2	@JetBlue dispatcher keeps yelling and hung up on me!

Importing data is easy by providing column names for id which is a unique importing identifier for data records, and content which is the raw text field.

demo.import_data_df(df, column_mapping={
    "id": "id",
    "content": "tweet"
})

Note: In order to import a new dataset, we recommend to do so within a new project environment.

Exploratory Labeling

Not all data points are equally important for downstream models and applications. There are often cases where users might want to prioritize a particular batch (e.g., to achieve better class or domain coverage or focus on the data points that the downstream model cannot predict well).
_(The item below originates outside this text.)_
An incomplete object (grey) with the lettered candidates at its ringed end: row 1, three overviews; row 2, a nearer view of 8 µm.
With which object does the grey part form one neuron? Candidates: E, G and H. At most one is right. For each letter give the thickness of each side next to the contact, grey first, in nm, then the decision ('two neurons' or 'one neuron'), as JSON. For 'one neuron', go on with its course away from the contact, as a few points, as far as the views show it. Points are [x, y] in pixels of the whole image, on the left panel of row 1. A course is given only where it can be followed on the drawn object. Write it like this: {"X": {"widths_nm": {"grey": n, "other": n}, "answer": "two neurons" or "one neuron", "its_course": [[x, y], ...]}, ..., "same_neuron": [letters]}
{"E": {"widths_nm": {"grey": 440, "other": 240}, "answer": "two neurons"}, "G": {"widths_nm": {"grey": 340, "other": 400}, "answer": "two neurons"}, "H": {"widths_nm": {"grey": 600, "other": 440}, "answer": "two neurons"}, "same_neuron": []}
MEGAnno provides a flexible and controllable way of organizing annotation projects through the exploratory labeling. This annotation process is done by first identifying an interesting subset and assigning labels to data in the subset. We provide a set of “power tools” to help identify valuable subsets.

The script below shows an example of searching for data records with keyword "delay" and bringing up a widget for annotation in the next cell. More examples here.

# search results => subset s1
s1 = demo.search(keyword="delay", limit=10, skip=0)
# bring up a widget 
s1.show()

Column Filters

To view all column filters, click on "Filters" button; to reset all column filters, click on "Reset filters" button.

Column Order & Visibility

Column Order & Visibilty
1. To re-order and re-size column, mouse over column drag handler (left grip handler for re-order and right column edge for re-size).
2. To toggle column visiblity, click on "Columns", then toggle column to show/hide.
3. To reset column ordering and visibility, click on "Reset columns" button.

Metadata Focus-view

Metadata Focus-view
To focus on a single metadata value, click on "Settings" button, then choose a metadata name from the list.

Exporting

Although iterations can happen within a single notebook, it's easy to export the data, and annotations collected:

# collecting the annotation generated by all annotators
demo.export()